> VORLIEGENDER TEXT
-------------------------

Was macht eigentlich … (22)

Ex-Pressesprecher des Vogelsbergkreises Ruhl-Bady lebt heute in Rhein-Main

Ruhl-Bady in seiner "Lieblingsrolle" als Vorleser
Foto: Gerlinde Becker

02.11.2020 / OBERURSEL - Länger als ein Vierteljahrhundert war der heute 63-jährige Erich Ruhl-Bady Pressesprecher für den Vogelsbergkreis, hat drei Landräte aus unterschiedlichen Parteien begleitet und einen Wandel in der Presselandschaft mitbekommen. Die größte Veränderung in seinem Leben ist aber wohl mit seinem Ruhestand einhergegangen. Ruhl-Bady ist von Lauterbach zu seiner Frau nach Oberursel gezogen – zuvor haben die beiden zwölf Jahre lang eine Fernbeziehung geführt.



Wir erreichen Erich Ruhl-Bady bei der Hausarbeit, gerade räumt er die Terrasse der gemeinsamen Wohnung in Oberursel auf: "Wir nutzen die jetzige Zeit, um zuhause alles auf Vordermann zu bringen", sagt er und fügt dann hinzu: "Wenn draußen schon so vieles extrem belastend ist, dann soll es wenigstens drinnen behaglich sein." Einer Situation das Beste abzugewinnen, sei schon immer seine Devise gewesen. Und das lässt sich wohl auch auf seine Lebenssituation in den vergangenen zwölf Jahren beziehen: "Meine Frau hatte eine Praxis in Frankfurt – und auch mein Job als Pressesprecher ging nicht immer von 9 bis 5. Ich musste da sein, wenn man mich im Landratsamt brauchte." Und so kam es eben, dass seine Frau und er eine Beziehung auf Distanz führten – zumindest unter der Woche und wenn sie nicht gerade gemeinsam im Urlaub waren.

-------------------------

> ARBEITSAUFTRÄGE
- A) Wie lange führten Erich Ruhl-Bady und seine Frau laut dem Artikel über Erich Ruhl-Bady eine Fernbeziehung?
- B) Schreibe den Artikel über Erich Ruhl-Bady im Anschluss an seinen letzten Satz weiter.
Die Einträge haben mit dem Artikel über Erich Ruhl-Bady nichts zu tun.

> BEREITGESTELLTE DATEN
-------------------------

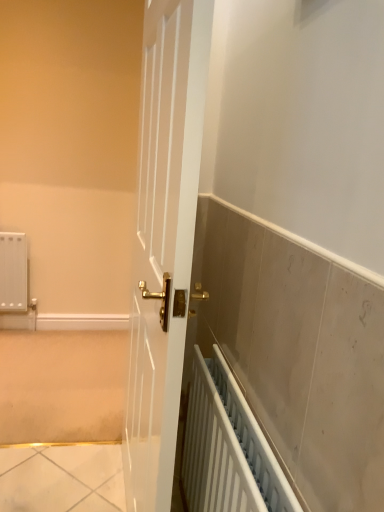
Question: Should I look upward or downward to see white plastic radiator at lower right?

Choices:
 (A) down
 (B) up

Answer: (A)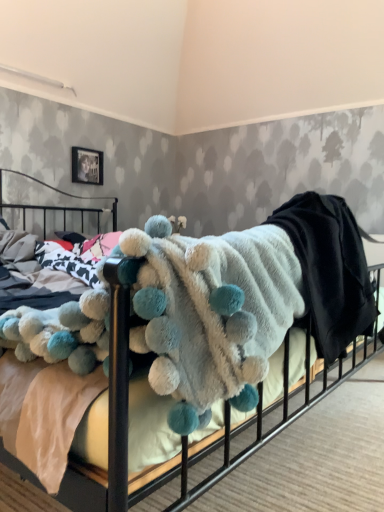
Question: From their relative heights in the image, would you say metallic silver picture frame at upper left is taller or shorter than fluffy white blanket with blue pom-poms at center?

Choices:
 (A) tall
 (B) short

Answer: (B)

Question: Considering their positions, is metallic silver picture frame at upper left located in front of or behind fluffy white blanket with blue pom-poms at center?

Choices:
 (A) front
 (B) behind

Answer: (B)

Question: Which is nearer to the fluffy white blanket with blue pom-poms at center?

Choices:
 (A) fluffy white blanket at center
 (B) metallic silver picture frame at upper left

Answer: (A)

Question: Which object is positioned farthest from the metallic silver picture frame at upper left?

Choices:
 (A) fluffy white blanket at center
 (B) fluffy white blanket with blue pom-poms at center

Answer: (B)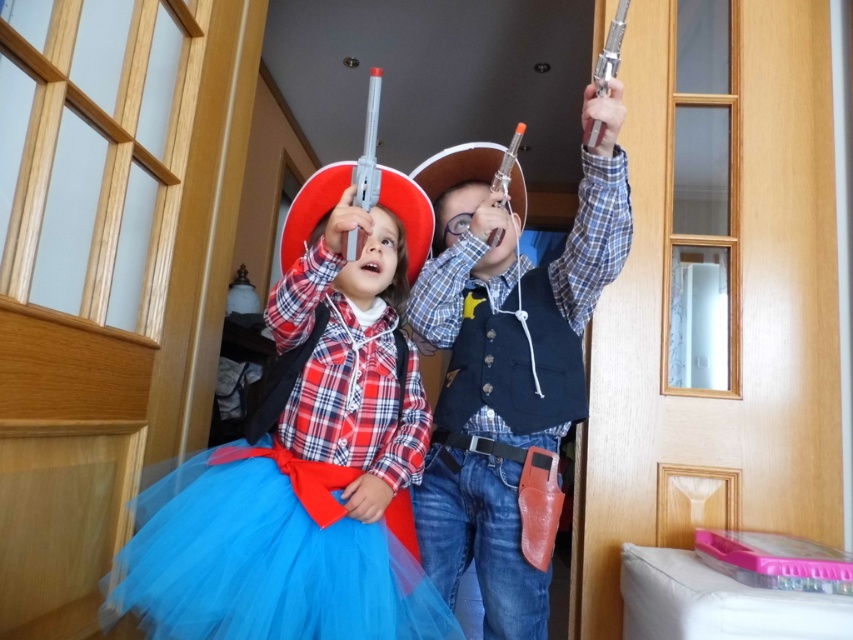
You are a photographer trying to capture a photo of both the matte red cowboy hat at upper center and the matte plastic toy gun at center. Since you want to ensure both are in frame, can you tell me which object is on the left side?

The matte red cowboy hat at upper center is positioned on the left side of the matte plastic toy gun at center, so it is on the left.

You are a parent trying to clean up toys in the hallway. The matte plastic toy gun at center and the blue tulle ballet skirt at lower center are in the way. Which object is blocking the path more because it is above the other?

The matte plastic toy gun at center is positioned over blue tulle ballet skirt at lower center, so it is blocking the path more because it is above the other.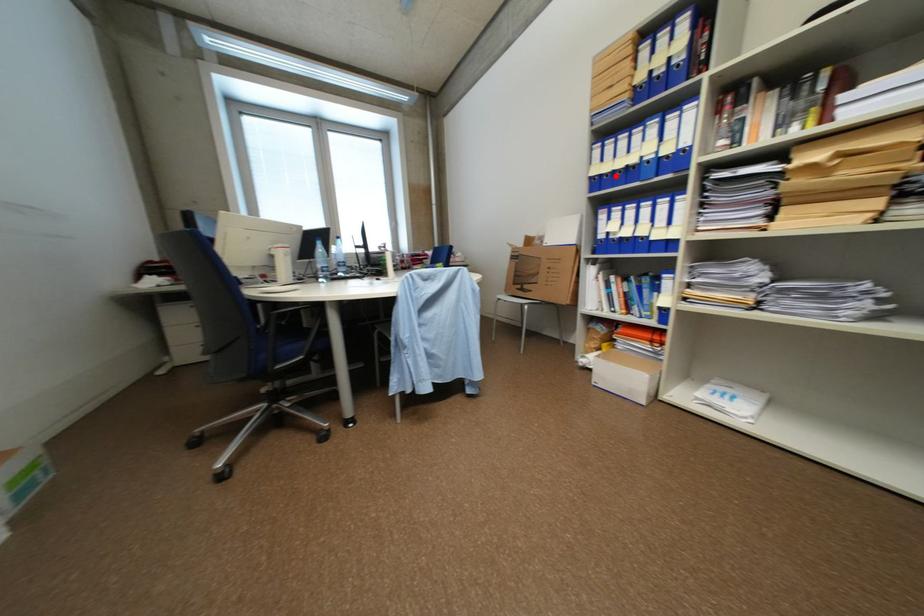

-------------------------

> LÖSUNGEN
- A) Zwölf Jahre lang.

- B)
Geklappt hat es trotzdem. Und wenn man mit Ruhl-Bady über seine Vergangenheit als Pressesprecher redet, dann merkt man, wie ein Lächeln seine Lippen umspielt. Für ihn stand fest: Bis zum Ruhestand konnte er seiner Wirkungsstätte, dem Vogelsberg, den Rücken nicht zuwenden. Und auch heute spürt er eine starke Verbindung zu seiner Heimat, vermisst seine befreundeten Kollegen, die kleinen Plausche auf den Fluren des Landratsamts. "Aber es ist schön, diesen Schmerz zu spüren. Dann weiß ich, dass ich genau das gemacht habe, was ich geliebt habe."

An den 1. Juli 1993, seinen ersten Tag als Pressesprecher im Landratsamt, kann er sich noch genau erinnern: "Ich wurde an einen Beistelltisch im Büro einer Kollegin gesetzt, die damals noch am Schreibtisch rauchte", sagt er und lacht, "ich hatte nicht einmal einen PC, nur eine elektrische Schreibmaschine, und die Pressemitteilungen wurden per Fax an die Print-Medien versandt." Über 25 Jahre später kaum vorstellbar. Im Verteiler der Pressestelle arbeitet der Großteil der Empfänger online. "Dem war ich immer zugewandt", sagt Ruhl-Bady. Davon, dass Veränderung zum Leben gehört, kann der Wahl-Oberurseler ein Lied singen. "Auch, wenn ich selbst als gelernter Schriftsetzer eigentlich aus den Print-Medien komme, gehe ich mit der Zeit und habe nicht nur Zeitungs-Abos, sondern lese Medien auch online."

Geschrieben hat Ruhl-Bady nicht erst als Pressesprecher. Schon während seiner Ausbildung zum Schriftsetzer war er als freier Journalist unterwegs und belieferte unter anderem den Lauterbacher und Gießener Anzeiger mit Artikel über Vereine, Parteien und Gewerkschaften. Als dann im Landratsamt die Stelle des Pressesprechers ausgeschrieben wurde, passte das einfach, sagt der 63-Jährige, der seine Entscheidung, sich beruflich in diese Richtung zu orientieren, nie bereut hat. "Als Pressesprecher hatte ich sozusagen die Übersetzungsfunktion für den Bürger und konnte quasi aus einem Gemischtwarenladen, wie man das Landratsamt beschreiben könnte, berichten." Und das lebte und liebte Ruhl- Bady, der aber dennoch einige Jahre vor der gesetzlichen Zeit in den Ruhestand gegangen ist.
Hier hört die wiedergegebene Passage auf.